En outre, les extrémistes, de quelque côté qu’ils soient, n’ont jamais hésité à faire appel aux assassinats politiques. Anouar el-Sadate, artisan égyptien de la paix, a été tué par des militants islamistes, comme Yitzhak Rabin, le héros de la paix israélien, l’a été par un militant juif. Les extrémistes des deux camps ont intensifié les actions violentes dès que la majorité réussissait à se rapprocher de la paix.
Durant les dix dernières années, le principal obstacle concret à la paix a été l’échec d’Israël à revenir vraiment à ses frontières de 1967 en raison du poids politique des centaines de milliers de colons installés en Cisjordanie et des communautés religieuses et laïques qui les soutiennent. C’est là tout le cœur du problème ; le reste n’est fait que d’histoires tragiques. Lorsque les États-Unis ou Israël ont fait des offres de paix, comme à Camp David en 2000, c’était en usant de manières détournées pour maintenir les colonies cisjordaniennes et d’importantes populations de colons, tout en rejetant un État palestinien “contigu” et viable.
Le revers le plus récent a débuté avec l’appel lancé par le président George W. Bush en 2004 pour une démocratie palestinienne, avant de refuser lui-même de respecter le processus démocratique. En janvier 2006, le mouvement radical Hamas a remporté les élections palestiniennes, mais seulement après une ingérence éhontée de la part des États-Unis en faveur du Fatah, ce qui ne fit que renforcer la légitimité du Hamas.

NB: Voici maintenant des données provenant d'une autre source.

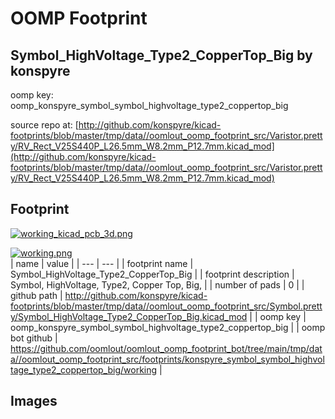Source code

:# OOMP Footprint  
## Symbol_HighVoltage_Type2_CopperTop_Big  by konspyre  
  
oomp key: oomp_konspyre_symbol_symbol_highvoltage_type2_coppertop_big  
  
source repo at: [http://github.com/konspyre/kicad-footprints/blob/master/tmp/data//oomlout_oomp_footprint_src/Varistor.pretty/RV_Rect_V25S440P_L26.5mm_W8.2mm_P12.7mm.kicad_mod](http://github.com/konspyre/kicad-footprints/blob/master/tmp/data//oomlout_oomp_footprint_src/Varistor.pretty/RV_Rect_V25S440P_L26.5mm_W8.2mm_P12.7mm.kicad_mod)  
## Footprint  
  
[![working_kicad_pcb_3d.png](working_kicad_pcb_3d_600.png)](working_kicad_pcb_3d.png)  
  
[![working.png](working_600.png)](working.png)  
| name | value | 
| --- | --- | 
| footprint name | Symbol_HighVoltage_Type2_CopperTop_Big | 
| footprint description | Symbol, HighVoltage, Type2, Copper Top, Big, | 
| number of pads | 0 | 
| github path | http://github.com/konspyre/kicad-footprints/blob/master/tmp/data//oomlout_oomp_footprint_src/Symbol.pretty/Symbol_HighVoltage_Type2_CopperTop_Big.kicad_mod | 
| oomp key | oomp_konspyre_symbol_symbol_highvoltage_type2_coppertop_big | 
| oomp bot github | https://github.com/oomlout/oomlout_oomp_footprint_bot/tree/main/tmp/data//oomlout_oomp_footprint_src/footprints/konspyre_symbol_symbol_highvoltage_type2_coppertop_big/working | 
## Images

Après la victoire du Hamas, les États-Unis et Israël ont immédiatement procédé à la suspension du financement du gouvernement nouvellement élu, allant jusqu’à interrompre le transfert vers la Palestine de ses propres recettes douanières, collectées par Israël en tant qu’autorité en charge du contrôle des frontières. Au lieu d’agir avec pragmatisme et de négocier avec le gouvernement Hamas en fonction de ses actions envers l’État juif, les États-Unis et Israël ont exigé comme condition préalable à la reprise des flux financiers que le Hamas reconnaisse le droit d’Israël à exister.

Les États-Unis et Israël pensaient pouvoir forcer le Hamas à se soumettre avant même d’entamer les négociations avec le nouveau gouvernement. Il est orgueilleux de croire que c’est par la force et les menaces, plutôt que par la négociation, que l’on obtient des solutions.
En dépit de la surprise exprimée par les États-Unis et Israël face aux évènements récents, le résultat était prévisible. Les pressions américaines et israéliennes ont profondément compromis la sécurité des Palestiniens et leur accès à l’eau, à la nourriture et aux médicaments, notamment dans la bande surpeuplée de Gaza. Bien qu’Israël se soit officiellement retirée de Gaza, son contrôle complet des frontières, des infrastructures, des transports et des taxes, ses incursions militaires régulières en réponse aux tirs d’obus et ses arrestations ou assassinats de membres importants du Hamas ont fait le malheur des Palestiniens qui y vivent.
Cet ensemble de circonstances a conduit à une escalade de la violence. Le Hamas n’a pas plié. Au lieu de cela, un conflit a éclaté entre le Hamas et le Fatah, conduisant à la défaite de ce dernier et à sa fuite de Gaza. Faisant preuve d’un interventionnisme presque caricatural, les États-Unis et Israël ont encouragé le président Mahmoud Abbas (Fatah) à limoger le gouvernement Hamas et à nommer un nouveau gouvernement Fatah en Cisjordanie.

Gaza est désormais aux mains du Hamas et la Cisjordanie sans doute aux mains de personne. Israël a affirmé qu’elle accentuerait ses pressions sur Gaza, comme s’il était possible d’obliger les habitants à se soumettre. Les armes et les jeunes hommes prêts à mourir sont toutefois bien trop nombreux pour que cela arrive.
Il n’y a, hélas, qu’une seule solution possible pour démêler la situation : celle d’un vrai compromis et non d’une décision unilatérale. Aucune puissance extérieure ou force intérieure ne parviendra à imposer sa volonté. Israël et la Palestine vont devoir trouver un accord partant du principe qu’ils partagent une petite portion de terre très disputée.